Now, though, the problem of the cigar box being opened three seconds later than is proper faded away, as Tom announced that he'd left Sybil in Ireland because they were both on the run from the Garda. Tom hadn't done anything wrong: yes, he was there when some British toffs were run out of their house and it was burnt down, and yes, he'd been to all the planning meetings, but when it happened he felt bad. He was basically totally innocent.
Lord G and the Crawleys feared, however, that the law might not agree, so off he went on the overnight crisis train to knobble the Home Secretary.
Anna Bates and her husband, Bates Bates, were upset when they both found that letters from the other had dried up, but neither knew why, making them fear they'd gone from the sickliest couple of the between-war era to a divorce, overnight. Bates also didn't know why Anna hadn't visited. Anna did, but didn't connect this with the lack of letters, the shortage of housemaids at Downton having left her too busy to analyse holes in the plot.

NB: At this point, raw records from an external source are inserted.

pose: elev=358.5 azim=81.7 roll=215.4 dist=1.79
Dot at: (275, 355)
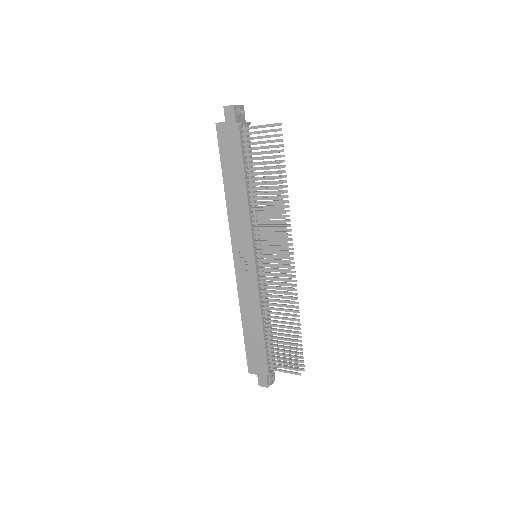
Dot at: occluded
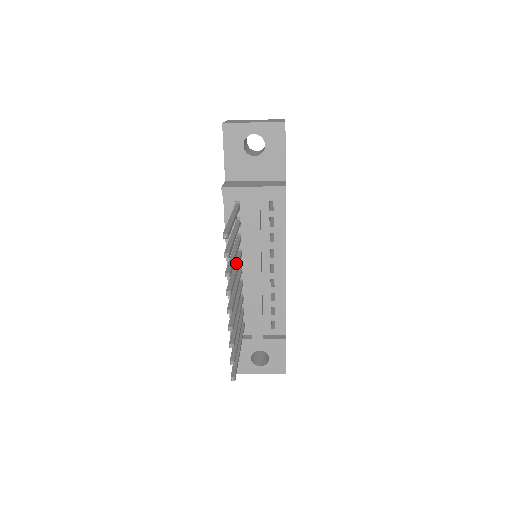
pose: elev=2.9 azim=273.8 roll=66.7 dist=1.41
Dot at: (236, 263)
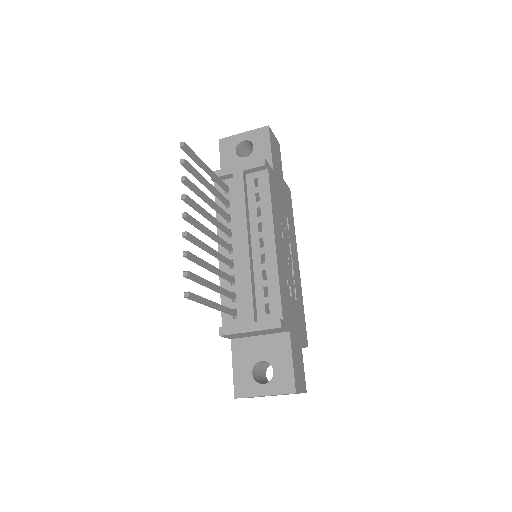
Dot at: (215, 220)
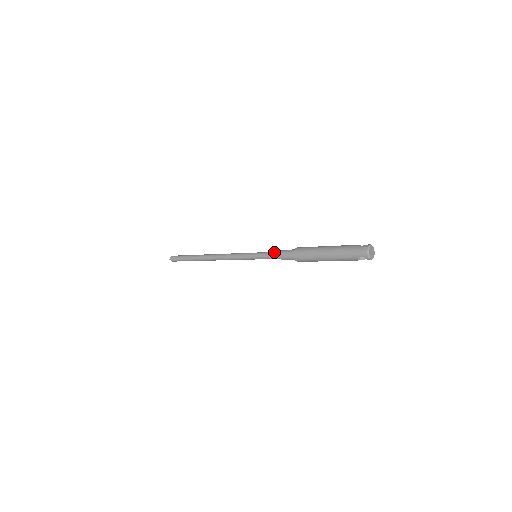
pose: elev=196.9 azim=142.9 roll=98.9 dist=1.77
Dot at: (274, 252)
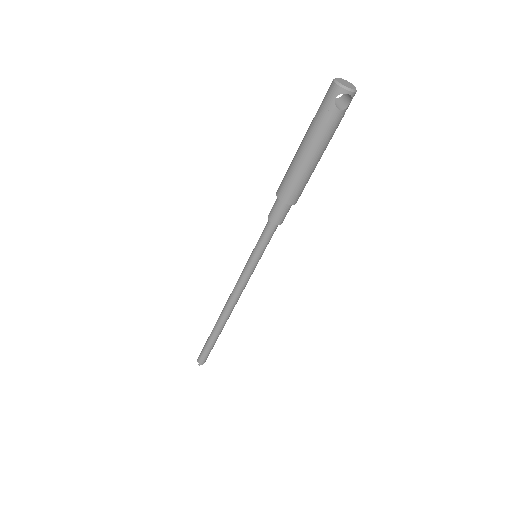
Dot at: (265, 226)
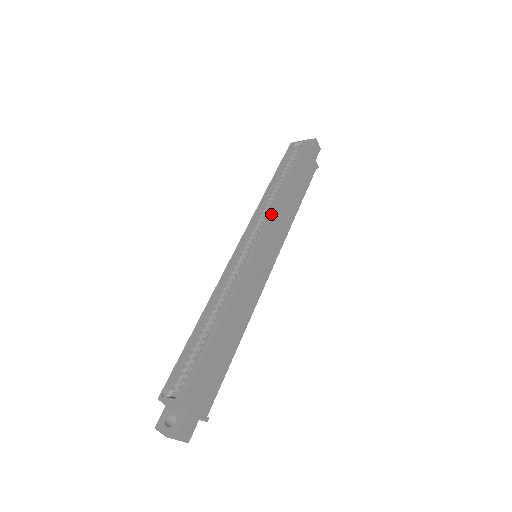
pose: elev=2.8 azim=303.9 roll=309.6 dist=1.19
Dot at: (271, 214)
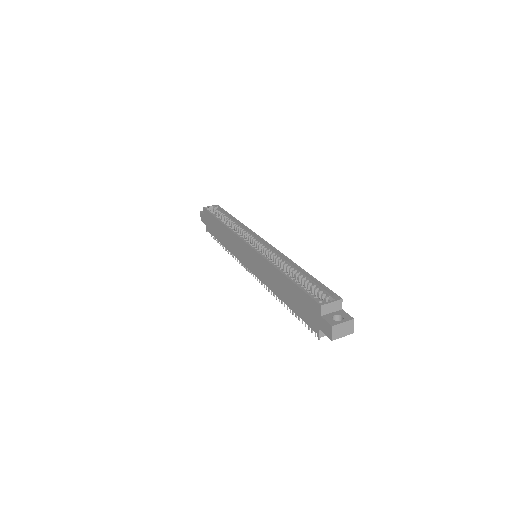
Dot at: (251, 230)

Over a bowl of gruel, Bates got wind of a plot against him. It turned out his cellmate was the Harry Grout of the nick – the last guy you want to angrily piledrive into your cell wall. The conspiracy against Bates went right to the top. What their revenge would be was TBC, but it would be the terrors of the earth.
Bates would have to be on his mettle like never before. Then it happened: the screws came in just like last week and turned over the beds, hunting for illicit snuff that looks like bits of old carpet. Was Bates doomed? No! He'd found the incriminating bundle and moved it into the other guy's bedding, so he got carted off instead, Bates and Anna's letters were released by the crooked prison officers and now everything's more or less fine.